Bangkitkan semangat melalui kegiatan bersama, seperti ronda malam sambil membawa senter untuk memeriksa genangan air. Atau adakan lomba kebersihan kampung, bukan hanya sekadar untuk lomba, tetapi untuk menanamkan budaya bersih dan sehat.

"Kampung kita ini ibarat tubuh," kata Pak Lurah suatu malam. "Jika satu bagian terkena malaria, yang lain juga akan merasakan demam."

Analogi ini sangat tepat. Warga yang sehat bukan hanya karena adanya rumah sakit megah, tetapi karena adanya kesadaran bersama.

Move On dari Malaria: Bukan Sekadar Candaan

Saya seringkali membuat status di media sosial, "Jika kamu sudah move on dari mantan, seharusnya kamu juga bisa move on dari malaria."

Seorang teman, Joko, membalas, "Mantan sih pergi, tapi nyamuknya masih tinggal di kampung gue."

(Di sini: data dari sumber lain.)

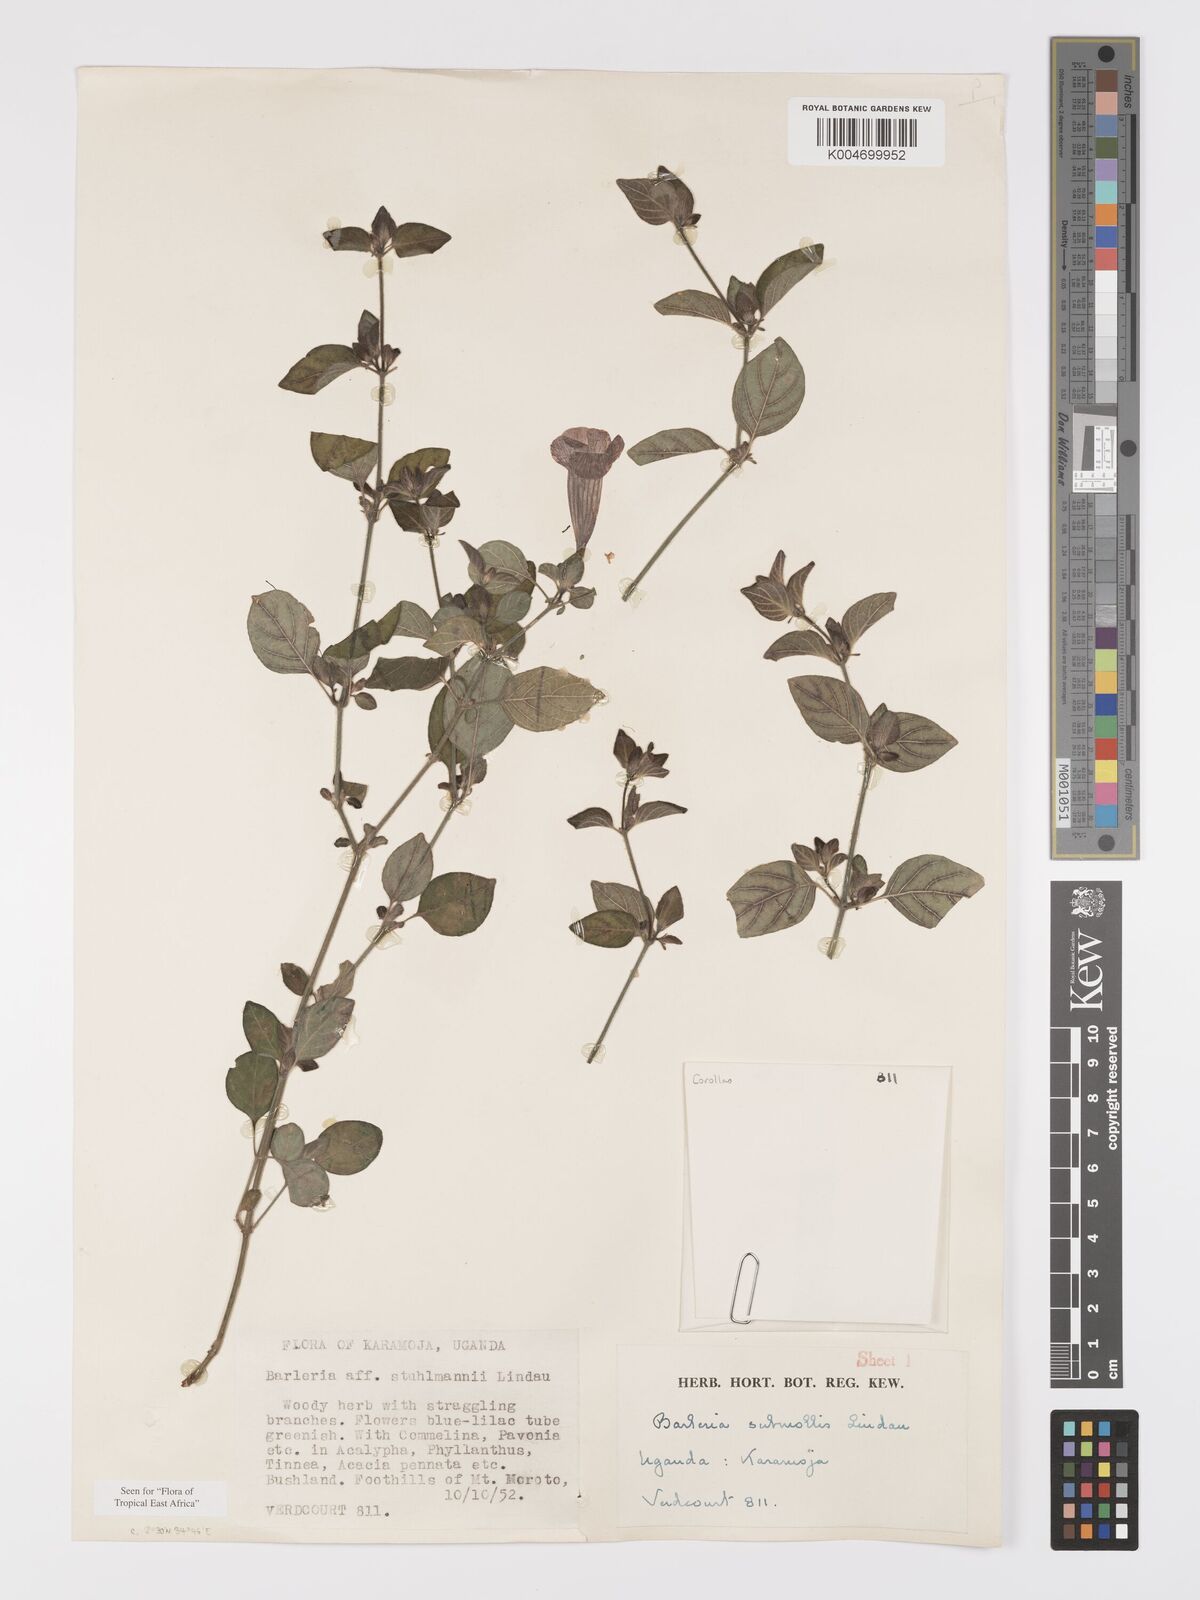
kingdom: Plantae
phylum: Tracheophyta
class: Magnoliopsida
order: Lamiales
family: Acanthaceae
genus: Barleria
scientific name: Barleria submollis
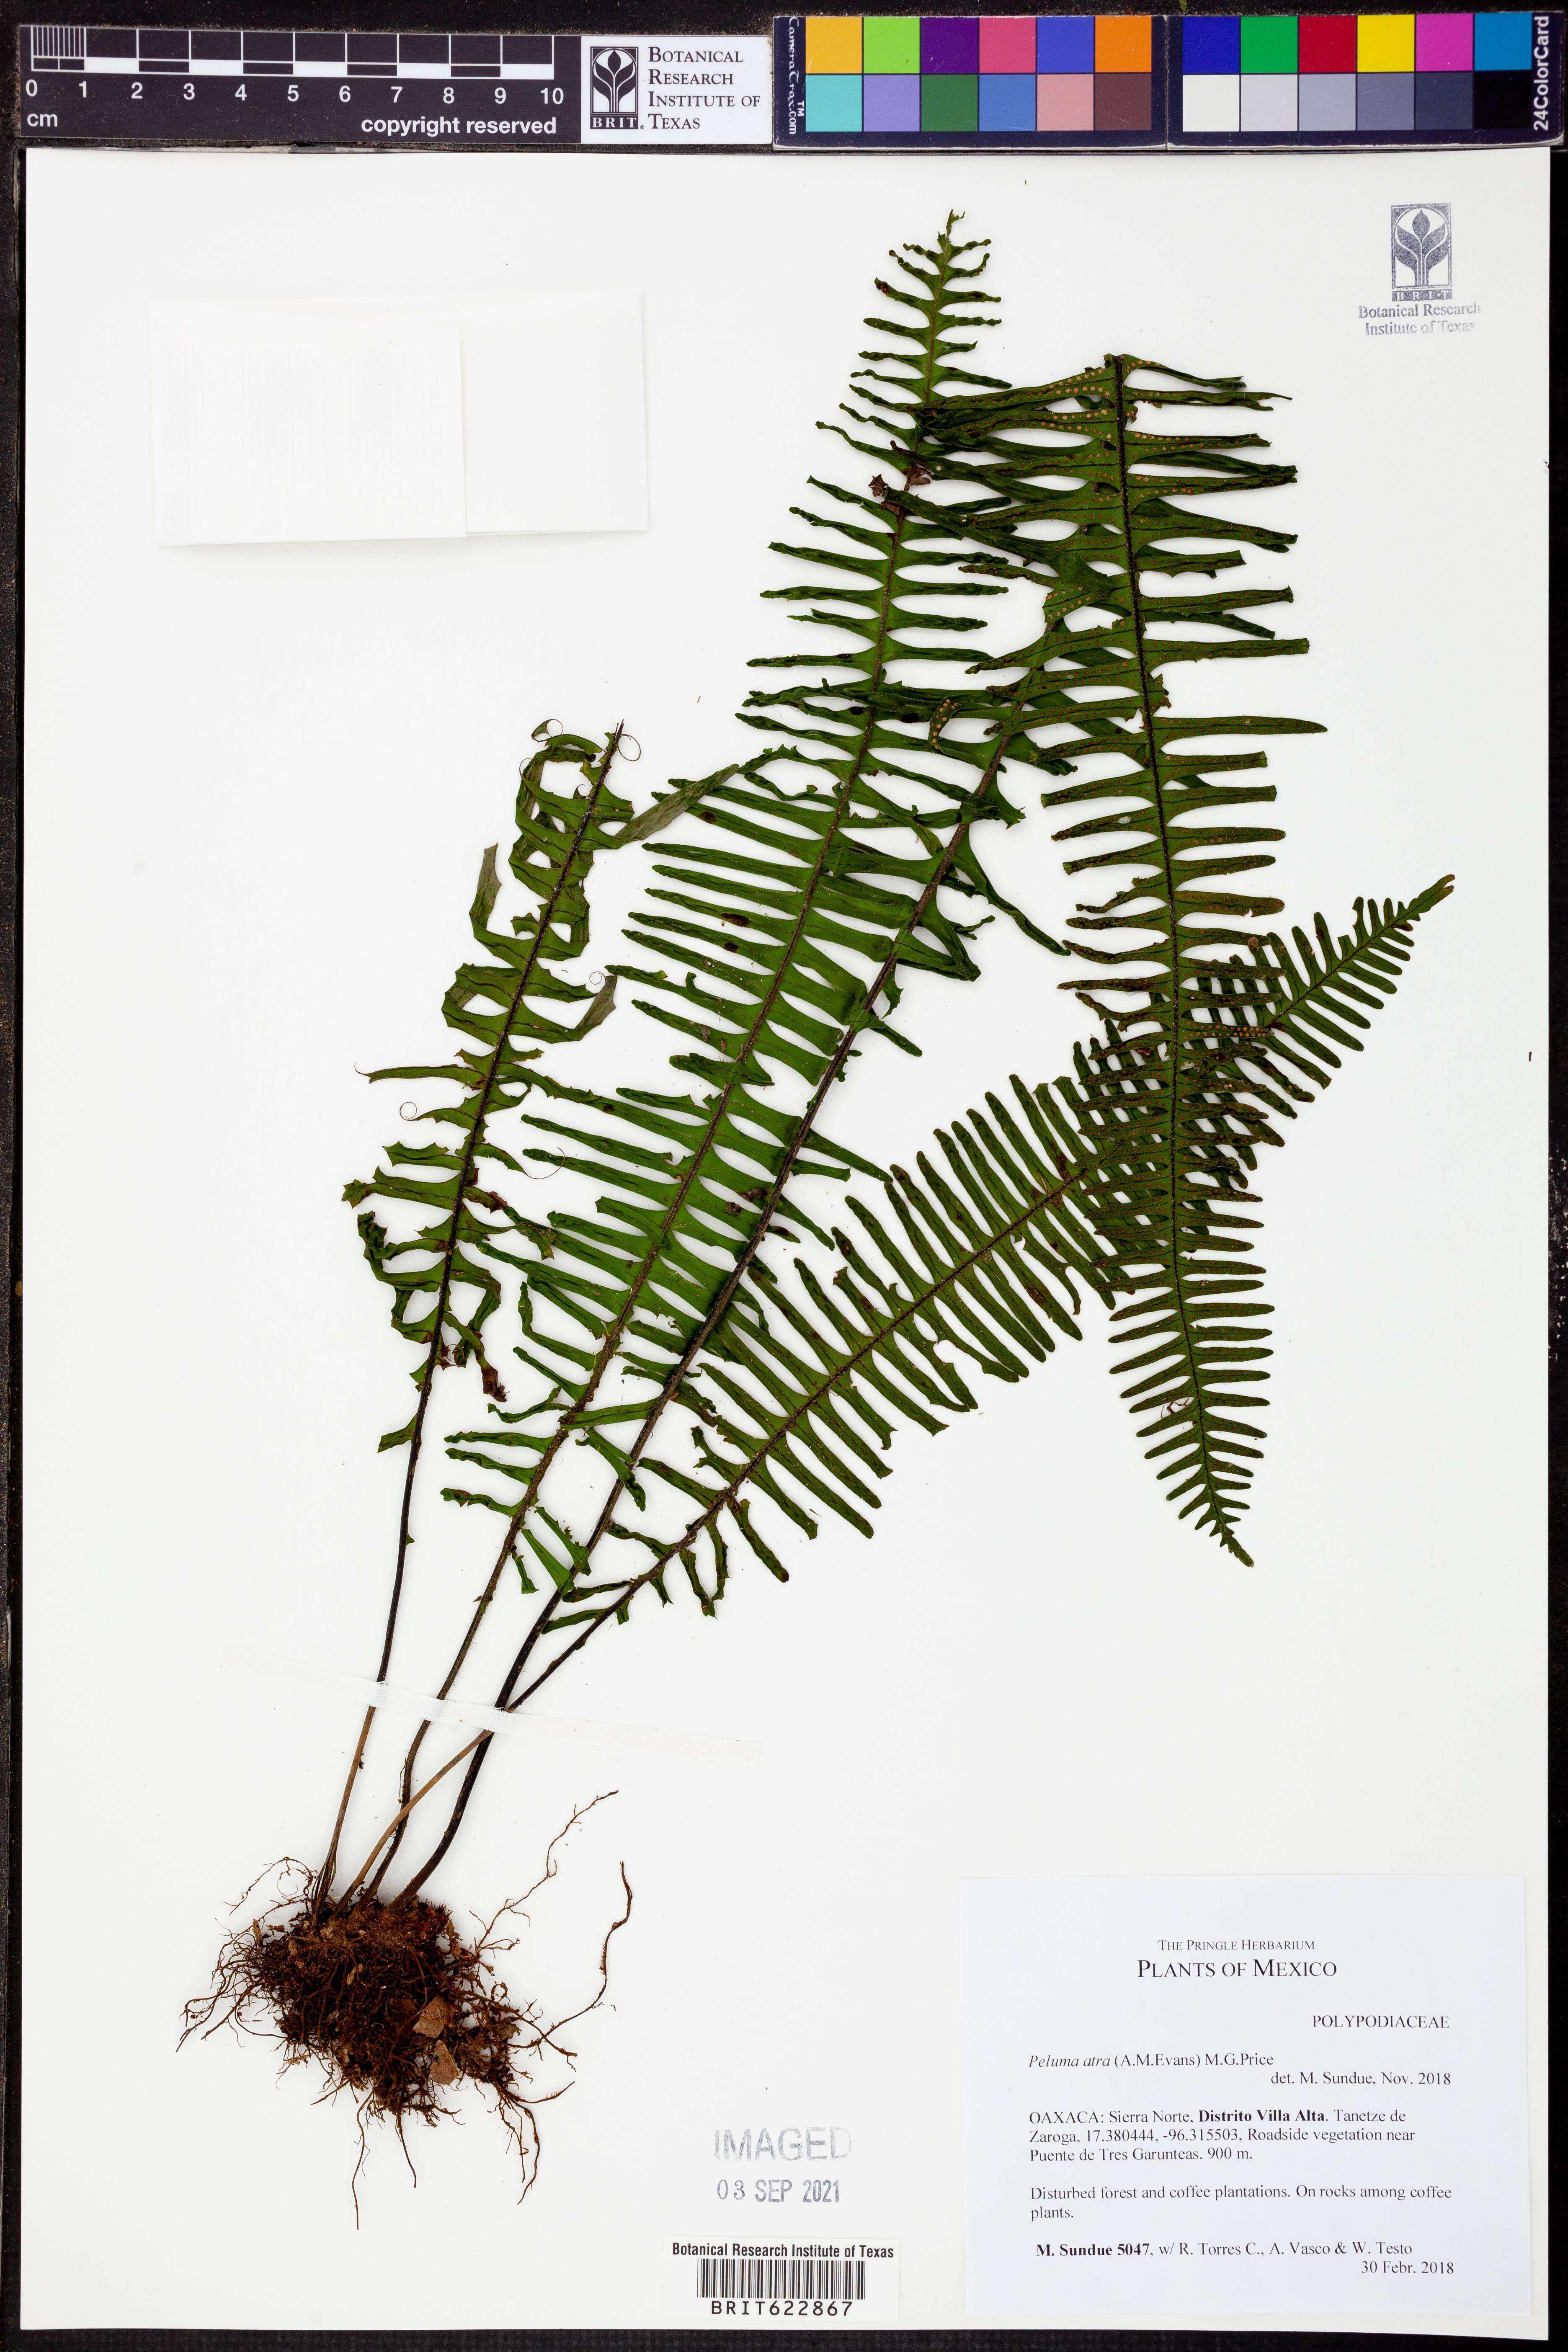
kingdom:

Kita memang bangsa yang pandai bercanda dalam penderitaan. Namun, semoga suatu hari nanti, kita bisa bercanda bukan karena terpaksa, tetapi karena benar-benar sudah bebas dari malaria.

Mendengarkan Kembali: Kunci Solusi Berkelanjutan

Tahun ini, Hari Malaria Sedunia (25 April) mengusung tema yang menarik: Investasikan kembali. Bayangkan kembali. Nyalakan kembali.

Saya hanya ingin menambahkan satu hal: Dengarkan kembali.

Dengarkan suara warga, dengarkan logika nyamuk, dengarkan sinyal alam. Karena seringkali, solusi tidak datang dari seminar-seminar mewah, tetapi dari suara-suara kecil yang kita abaikan.

Jangan remehkan gigitan kecil. Karena sejarah juga pernah berubah oleh nyamuk. Tanyakan saja pada Napoleon.